All Things Considered is a comprehensive source for afternoon news and information provided by various MPR hosts in St. Paul and NPR hosts in Washington over the decades. The program contains interviews, reports, speeches and breaking coverage.
January 5, 2005 - All Things Considered’s Tom Crann interviews one of Minnesota's most celebrated composers, Dominick Argento. In a new memoir, Argento says he has as little insight as anyone into what happens when he sits down to compose. So instead, he offers a series of reflections on his lifetime of work, the individual pieces, and teaching and learning in Minnesota. Those memories include his first impression of the state, when he was called to teach at the University of Minnesota on the first weekend of the school year in 1958.
January 21, 2005 - Bill Catlin reports on Minnesota Public Radio’s announcement of its third service in the Twin Cities, with launch of 89.3 The Current on Monday, January 24th, 2005.
January 21, 2005 - All Things Considered’s Tom Crann interviews Eric Nesheim, executive director of the Minnesota Literacy Council, about social service agencies struggling to keep up with the demand for services in an era of budget shortfalls.

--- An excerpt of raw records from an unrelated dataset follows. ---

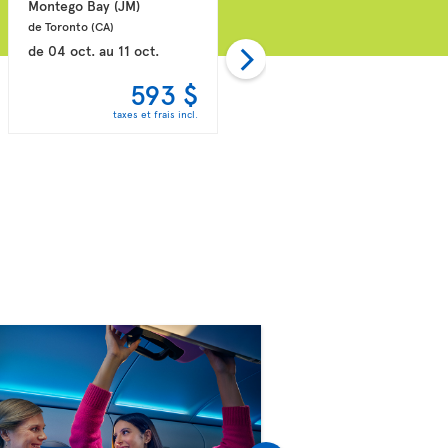
Montego Bay 
(JM)
Punta Cana 
(DO)
de Toronto 
(CA)
de Montréal 
(CA)
de
04 oct.
au
11 oct.
de
18 oct.
au
25 oct.
593 $
656 $
taxes et frais incl.
taxes et frais incl.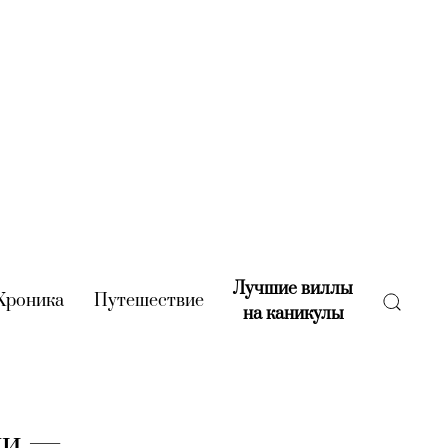
Лучшие виллы
rent)
Хроника
(current)
Путешествие
(current)
на каникулы
(current)
ни —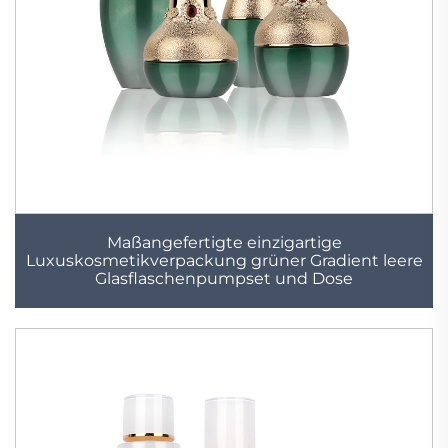
Maßangefertigte einzigartige
Luxuskosmetikverpackung grüner Gradient leere
Glasflaschenpumpset und Dose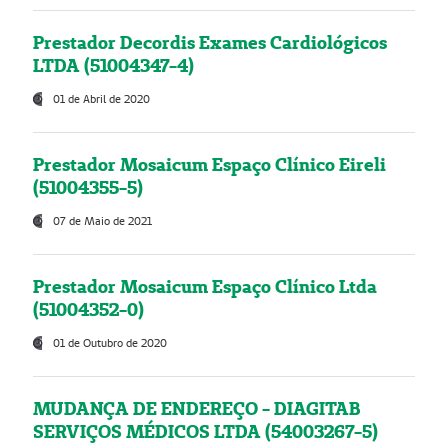
Prestador Decordis Exames Cardiológicos
LTDA (51004347-4)
01 de Abril de 2020
Prestador Mosaicum Espaço Clínico Eireli
(51004355-5)
07 de Maio de 2021
Prestador Mosaicum Espaço Clínico Ltda
(51004352-0)
01 de Outubro de 2020
MUDANÇA DE ENDEREÇO - DIAGITAB
SERVIÇOS MÉDICOS LTDA (54003267-5)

January 24, 2005 - Minnesota Public Radio's new radio service KCMP launched this morning January 24, 2005. Nicknamed "The Current," the station's format features an eclectic array of music, including local bands that may have received limited airplay on commercial and other Twin Cities public radio stations.
January 25, 2005 - MPR’s Jeff Horwich talks with classical music host Brian Newhouse about Osmo Vanska and the Lhatki Symphony Orchestra, which is performing at Orchestra Hall. Vanska pulls off a musical feat, as he is both music director for the Minnesota Orchestra and Lhatki’s chief conductor.
January 28, 2005 - MPR’s Jeff Horwich interviews Dr. Harry Hull, a state epidemiologist, about the State Department temporarily Hmong resettlement after a case of Tuberculosis was identified in one refugee already in Minnesota. Four more refugees are suspected of having TB and are undergoing more testing.
February 2, 2005 - MPR’s Marianne Combs profiles the Art Shanty Project, a collection of ice houses with an artistic flair. Visitors to Minnesota often stop and wonder at the strange collection of ice fishing shacks that appear on the lakes each winter. On this year, even the locals are stopping to stare at a group of shacks on Medicine Lake in Plymouth.
February 3, 2005 - MPR's Marianne Combs reports on "Mozart in Manhattan," a new opera premiering in St. Paul. So what if Mozart had travelled to America? Combs interviews performers and composer on their thoughts.
February 8, 2005 - MPR’s Brandt Williams report that St. Paul Mayor Randy Kelly confirms that as far as he knows his aide Sia Lo is the target of a federal corruption investigation. The mayor made the announcement in response to a Star Tribune article that named Lo.
February 9, 2005 - Mainstreet Radio's Tom Robertson reports on a plan to build an interpretive center in the Big Bog State Recreation Area in northern Minnesota. The idea is making its way through the Legislature as the Senate has earmarked $1.4 million for the project. Supporters are hoping to get the project added to the House bonding bill in the coming weeks. The 9,000-acre Big Bog State Recreation Area was created by the Legislature five years ago.